| Supplied text |
....

Well, maybe I do.  But I’m not going without my laptop.

Yeah, I’m that bad.

My computer has become an extension of me.  Another hand, if you will.  It’s another limb.  Attached to my finger tips.  Yes, it dangles from my fingertips. Plus, my brain doesn’t function without it.  In fact, I’m convinced when I wasn’t looking, somebody replaced my brain with my computer’s hard drive.  “No, I don’t know who.  Dr. No, what do I know”.   I can’t finish a sentence on my own.  Hell, most of the time I can’t start one on my own, either.

What’s a writer supposed to do without the ability to form a sentence?  Have you ever heard of a sentence-less writer?

Get a typewriter?  Are you mad?  What century are you in?  When was the last time you saw a typewriter?  In a museum?

Write in longhand?  Why am I even wasting my time with you?

And think of the mess there’d be, without my computer.  The clutter everywhere.  I’d have to have an address book.  And a calendar.  And an appointment book.  And message pads.  And a calculator.  And stacks and stacks of CDs laying about everywhere.  And reams and reams of paper all over the place.  And pencils.  And pens.  And markers.  And erasers.  And 3-hole punches.  And rulers.  And staplers.  And staples.  And paper clips, of every size.  And dictionaries.  And a thesaurus.  And Bartlett’s Quotations.  And encyclopedias.  And style guides.  And reference books on every subject you can think of.  And photo albums.  My God, I took 5,000 pictures in India, alone.  How many albums is that?  And file folders.  And filing cabinets.

....

| Given information |

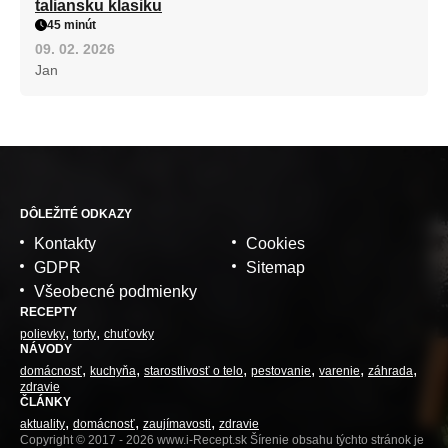
taliansku klasiku
45 minút
09. 02. 2026
Jan
DÔLEŽITÉ ODKAZY
Kontakty
Cookies
GDPR
Sitemap
Všeobecné podmienky
RECEPTY
polievky
torty
chuťovky
NÁVODY
domácnosť
kuchyňa
starostlivosť o telo
pestovanie
varenie
záhrada
zdravie
ČLÁNKY
aktuality
domácnosť
zaujímavosti
zdravie
Copyright © 2017 - 2026 www.i-Recept.sk Šírenie obsahu týchto stránok je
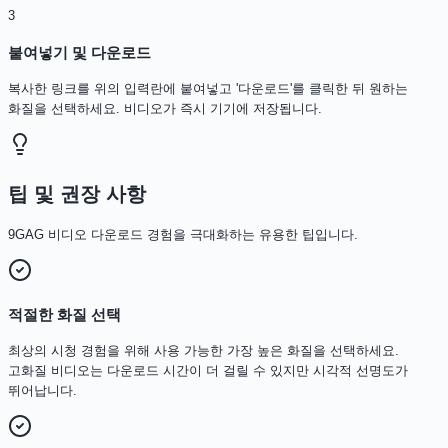
3
붙여넣기 및 다운로드
복사한 링크를 위의 입력란에 붙여넣고 '다운로드'를 클릭한 뒤 원하는
화질을 선택하세요. 비디오가 즉시 기기에 저장됩니다.
팁 및 권장 사항
9GAG 비디오 다운로드 경험을 극대화하는 유용한 팁입니다.
적절한 화질 선택
최상의 시청 경험을 위해 사용 가능한 가장 높은 화질을 선택하세요.
고화질 비디오는 다운로드 시간이 더 걸릴 수 있지만 시각적 선명도가
뛰어납니다.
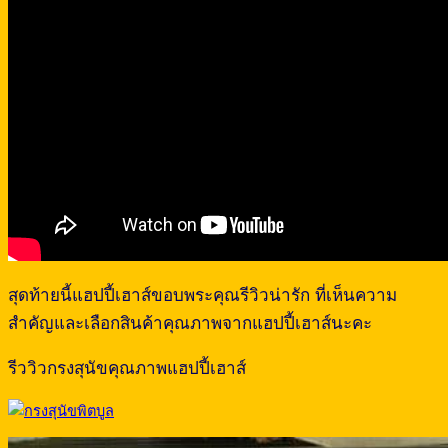
สุดท้ายนี้แฮปปี้เฮาส์ขอบพระคุณรีวิวน่ารัก ที่เห็นความ
สำคัญและเลือกสินค้าคุณภาพจากแฮปปี้เฮาส์นะคะ
รีววิวกรงสุนัขคุณภาพแฮปปี้เฮาส์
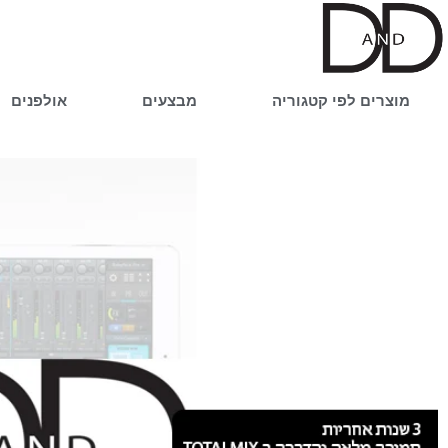
ילוג
תוכן
מוצרים לפי קטגוריה
מבצעים
אולפנים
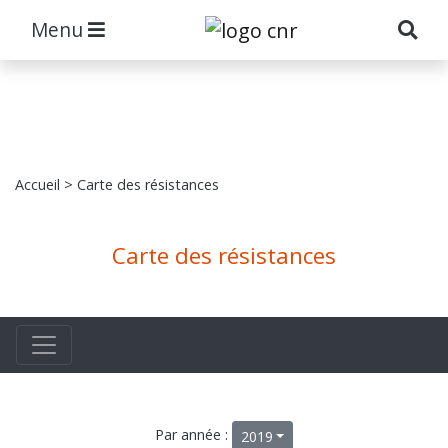
Menu
Accueil
> Carte des résistances
Carte des résistances
Par année :
2019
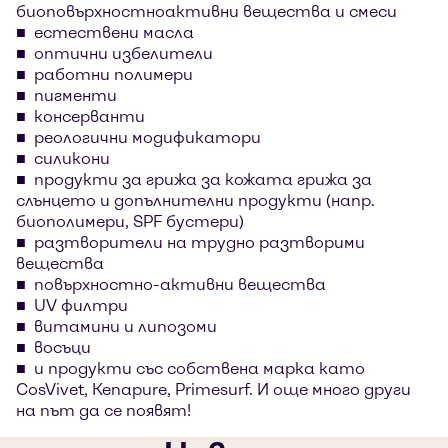
биоповърхностноактивни вещества и смеси
естествени масла
оптични избелители
работни полимери
пигменти
консерванти
реологични модификатори
силикони
продукти за грижа за кожата грижа за
слънцето и допълнителни продукти (напр.
биополимери, SPF бустери)
разтворители на трудно разтворими
вещества
повърхностно-активни вещества
UV филтри
витамини и липозоми
восъци
и продукти със собствена марка като
CosVivet, Kenapure, Primesurf. И още много други
на път да се появят!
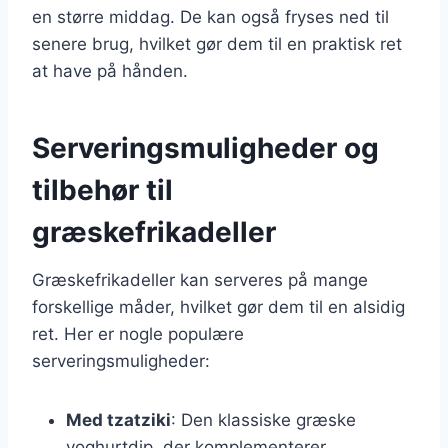
en større middag. De kan også fryses ned til
senere brug, hvilket gør dem til en praktisk ret
at have på hånden.
Serveringsmuligheder og
tilbehør til
græskefrikadeller
Græskefrikadeller kan serveres på mange
forskellige måder, hvilket gør dem til en alsidig
ret. Her er nogle populære
serveringsmuligheder:
Med tzatziki
: Den klassiske græske
yoghurtdip, der komplementerer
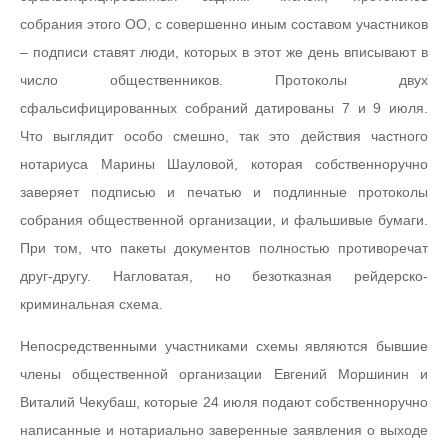
собрания этого ОО, с совершенно иным составом участников
– подписи ставят люди, которых в этот же день вписывают в
число общественников. Протоколы двух
сфальсифицированных собраний датированы 7 и 9 июля.
Что выглядит особо смешно, так это действия частного
нотариуса Марины Шауловой, которая собственноручно
заверяет подписью и печатью и подлинные протоколы
собрания общественной организации, и фальшивые бумаги.
При том, что пакеты документов полностью противоречат
друг-другу. Нагловатая, но безотказная рейдерско-
криминальная схема.
Непосредственными участниками схемы являются бывшие
члены общественной организации Евгений Моршинин и
Виталий Чекубаш, которые 24 июля подают собственноручно
написанные и нотариально заверенные заявления о выходе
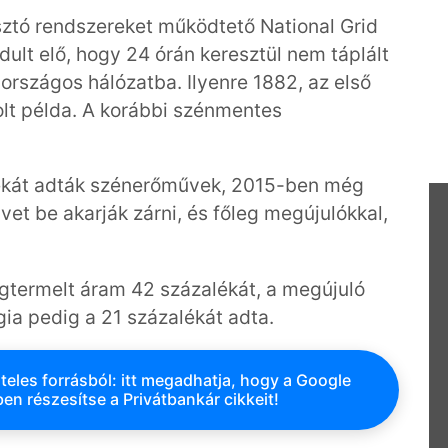
osztó rendszereket működtető National Grid
dult elő, hogy 24 órán keresztül nem táplált
rszágos hálózatba. Ilyenre 1882, az első
t példa. A korábbi szénmentes
lékát adták szénerőművek, 2015-ben még
et be akarják zárni, és főleg megújulókkal,
egtermelt áram 42 százalékát, a megújuló
ia pedig a 21 százalékát adta.
teles forrásból: itt megadhatja, hogy a Google
en részesítse a Privátbankár cikkeit!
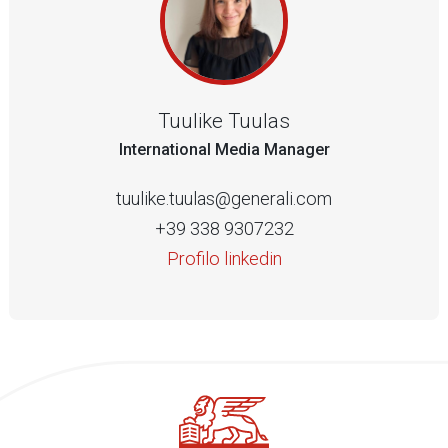
Tuulike Tuulas
International Media Manager
tuulike.tuulas@generali.com
+39 338 9307232
Profilo linkedin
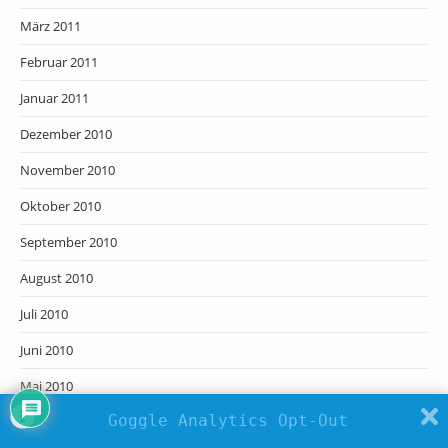
März 2011
Februar 2011
Januar 2011
Dezember 2010
November 2010
Oktober 2010
September 2010
August 2010
Juli 2010
Juni 2010
Mai 2010
Goggle Analytics Opt-Out
April 2010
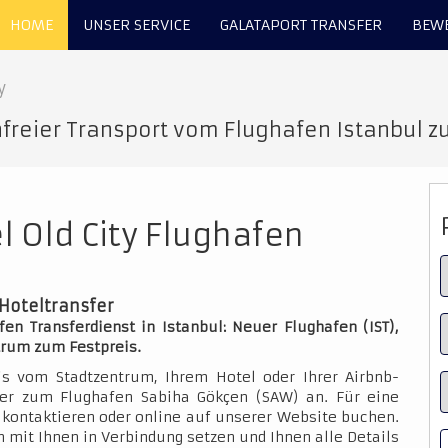
HOME
UNSER SERVICE
GALATAPORT TRANSFER
BEW
y
freier Transport vom Flughafen Istanbul zum
el Old City Flughafen
r Hoteltransfer
fen Transferdienst in Istanbul: Neuer Flughafen (IST),
trum zum Festpreis.
is vom Stadtzentrum, Ihrem Hotel oder Ihrer Airbnb-
der zum Flughafen Sabiha Gökçen (SAW) an. Für eine
kontaktieren oder online auf unserer Website buchen.
 mit Ihnen in Verbindung setzen und Ihnen alle Details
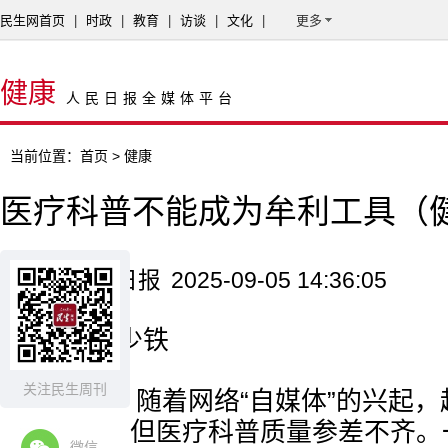
民生网首页
|
时政
|
教育
|
访谈
|
文化
|
更多
健康
人民日报全媒体平台
当前位置：
首页
> 健康
医疗科普不能成为牟利工具（
来源：人民日报
2025-09-05 14:36:05
记者 申少铁
关注民生周刊
近年来，随着网络“自媒体”的兴起
医疗科普，但医疗科普质量参差不齐。一
微信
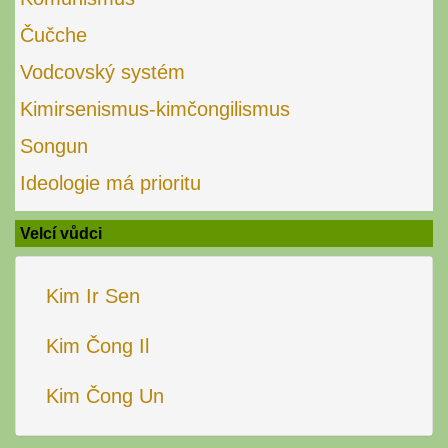
Čučche
Vodcovský systém
Kimirsenismus-kimčongilismus
Songun
Ideologie má prioritu
Velcí vůdci
Kim Ir Sen
Kim Čong Il
Kim Čong Un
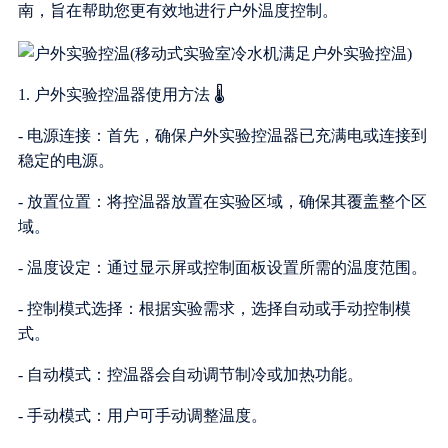
南，旨在帮助您更有效地进行户外温度控制。
1. 户外实验控温器使用方法 🌡️
- 电源连接：首先，确保户外实验控温器已充满电或连接到
稳定的电源。
- 放置位置：将控温器放置在实验区域，确保其覆盖整个区
域。
- 温度设定：通过显示屏或控制面板设置所需的温度范围。
- 控制模式选择：根据实验需求，选择自动或手动控制模
式。
- 自动模式：控温器会自动调节制冷或加热功能。
- 手动模式：用户可手动调整温度。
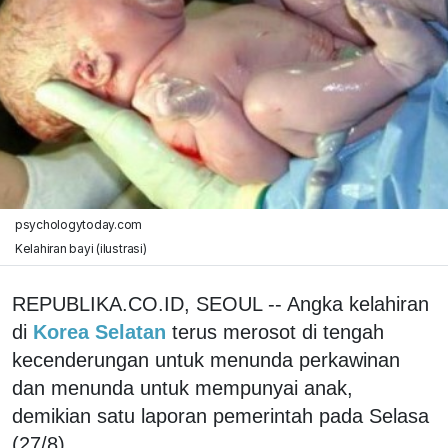
psychologytoday.com
Kelahiran bayi (ilustrasi)
REPUBLIKA.CO.ID, SEOUL -- Angka kelahiran
di
Korea Selatan
terus merosot di tengah
kecenderungan untuk menunda perkawinan
dan menunda untuk mempunyai anak,
demikian satu laporan pemerintah pada Selasa
(27/8).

....

| Instructions for the task |
From the passage about the laptop, list every question in the paragraph that begins "Get a typewriter?"

| Output |
- Get a typewriter?
- Are you mad?
- What century are you in?
- When was the last time you saw a typewriter?
- In a museum?